Jager smiles at me. “No luck finding answer in bathroom?”
“How did you know I was – no, don’t say anything. Look, I’m not sure I can beat them on the field, not without losing half our players. I don’t want to lose everybody at once like that, the team will never recover.”
“But lose one player is okay?”
“A team can bounce back from one player,” I say. “Rage and payback and all that. Six or seven people at once, though, that’s tough.”
“How can I help?”
“Any ideas on how to keep the Milkmaids from playing tonight?” I ask. “Something non-lethal?”

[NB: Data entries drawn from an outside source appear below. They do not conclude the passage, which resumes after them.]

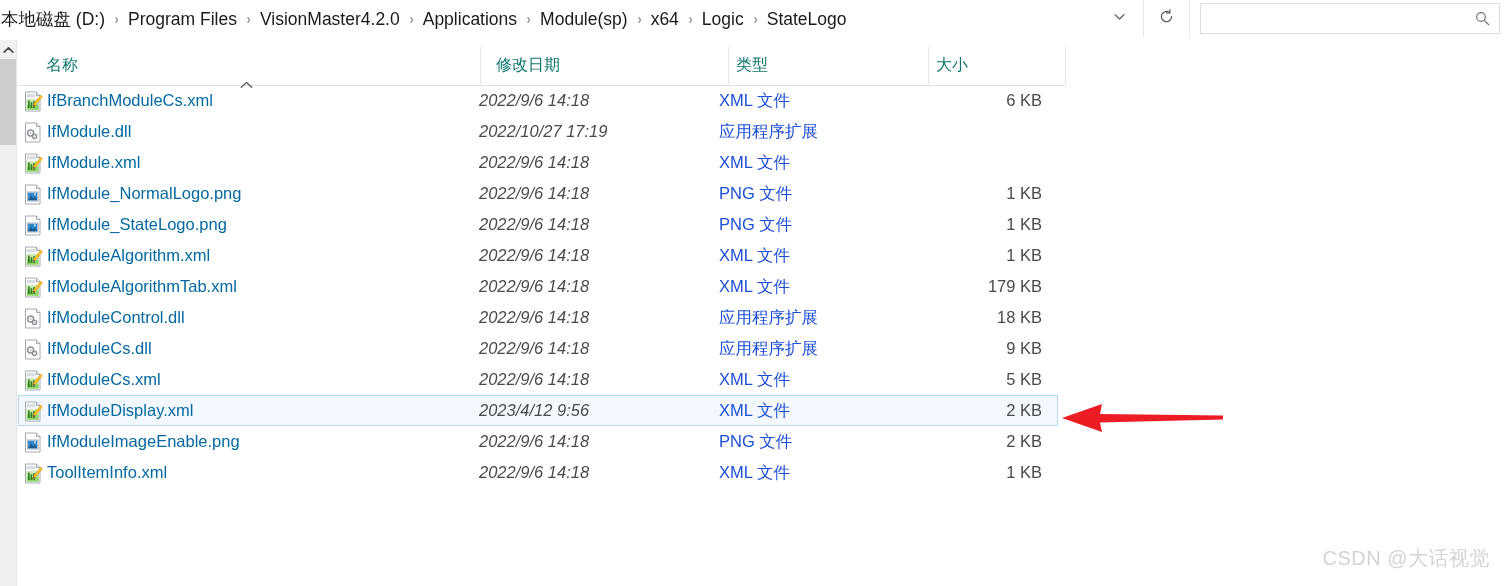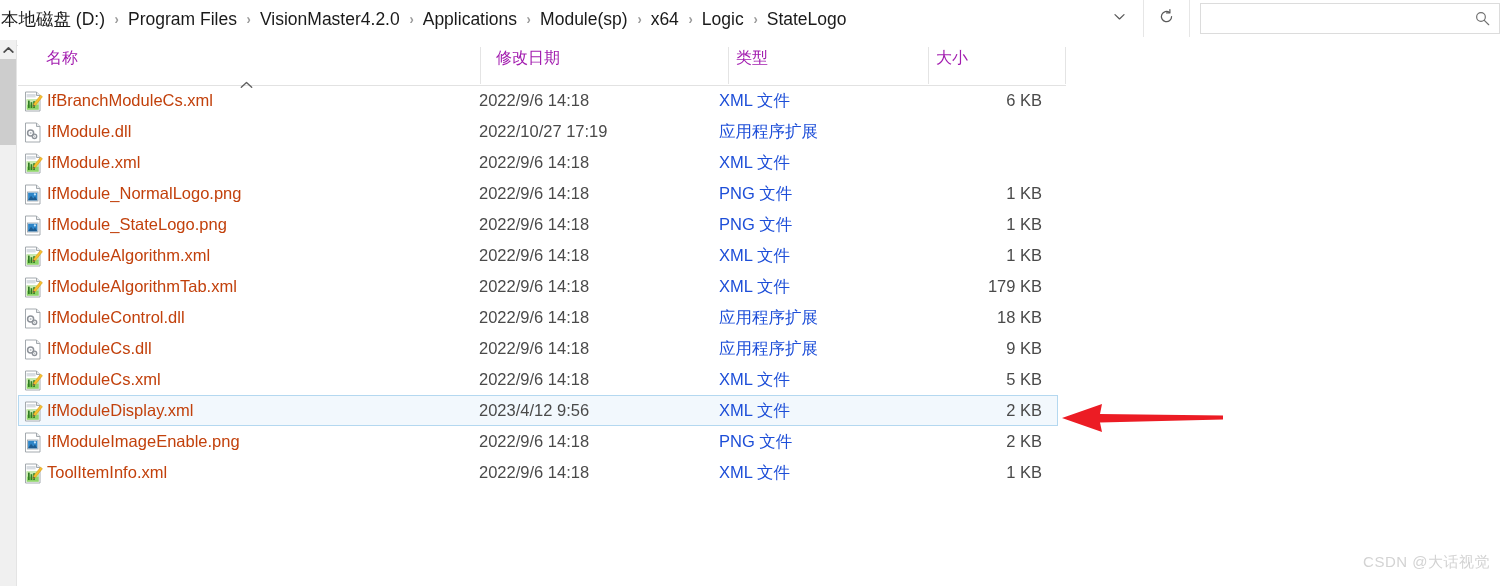--- a/index.html
+++ b/index.html
@@ -87,10 +87,10 @@
   }
   .colcell{
     position:absolute;top:0;height:44px;
-    display:flex;align-items:center;
+    display:flex;align-items:flex-end;
     box-sizing:border-box;
     padding-bottom:8px;
-    font-size:16px;color:#a21caf;
+    font-size:16px;color:#0f766e;
   }
   .coldiv{
     position:absolute;top:7px;height:37px;width:1px;background:#e4e4e4;

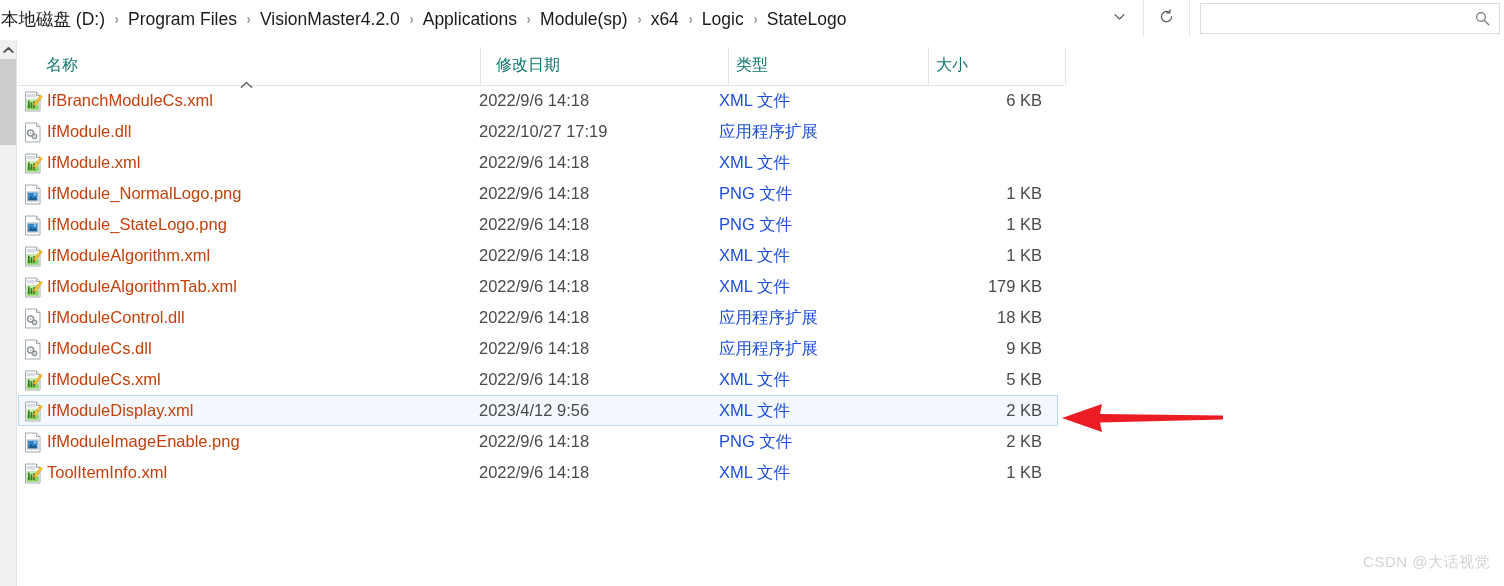--- a/index.html
+++ b/index.html
@@ -118,7 +118,7 @@
     color:#2b2b2b;
     white-space:nowrap;
   }
-  .c-name{left:28px;width:430px;color:#c2410c;}
+  .c-name{left:28px;width:430px;color:#0369a1;}
   .c-date{left:460px;width:240px;color:#4a4a4a;}
   .c-type{left:700px;width:190px;color:#1d4ed8;}
   .c-size{left:880px;width:155px;justify-content:flex-end;color:#4a4a4a;padding-right:12px;box-sizing:border-box;}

Jager grins at the last part. “Yes, I do. Did.”
“Did what?”
“Did already.”
“I’m sorry?”
Jager claps his hand on my shoulder. I see it coming and try not to flinch. “I heard you have trouble,” he says, leading me away from the other men. “I have trouble myself. You see, I want to destroy Milkmaids before they destroy us. Self-defense, yes? And perhaps boon to universe, they are not men. Animals in armor are animals all the same. But put hit on team would be, as you say, bad precedent. Never in history of League has this happened. Our fear should not rule us to break tradition. So I keep Milkmaids away without killing them. Easy. It is good you came to see me.”
He lets go of my shoulder. We’re at the end of the corridor, at the exit. Jager turns to go back, and I realize I have no idea what he’s talking about. Do I want to know? Is it good enough that we won’t be playing the Milkmaids tonight, or do I really have to be aware of the circumstances that make that possible?
I open my mouth to ask.
Jager raises his hand without turning around.
I close my mouth.
He puts his hand down and keeps going.
***
We don’t play that night. A mysterious virus gets into Hysis’ network and shuts down everything. Shuttles, satellites, anything with a whisper of technology in the penal colony goes silent. It’s the first time an entire planet has gone dark since the war. The Milkmaids forfeit the match.
Jager is wearing a small, secret smile the next time I see him. I don’t ask about Hysis. He won’t tell me if I did. What I do know is that the man clearly has connections outside the pirate clans. He made a whole planet shut down for a day.
Say what you want about the Milkmaids.
The scariest motherfucker I know wears pink shirts.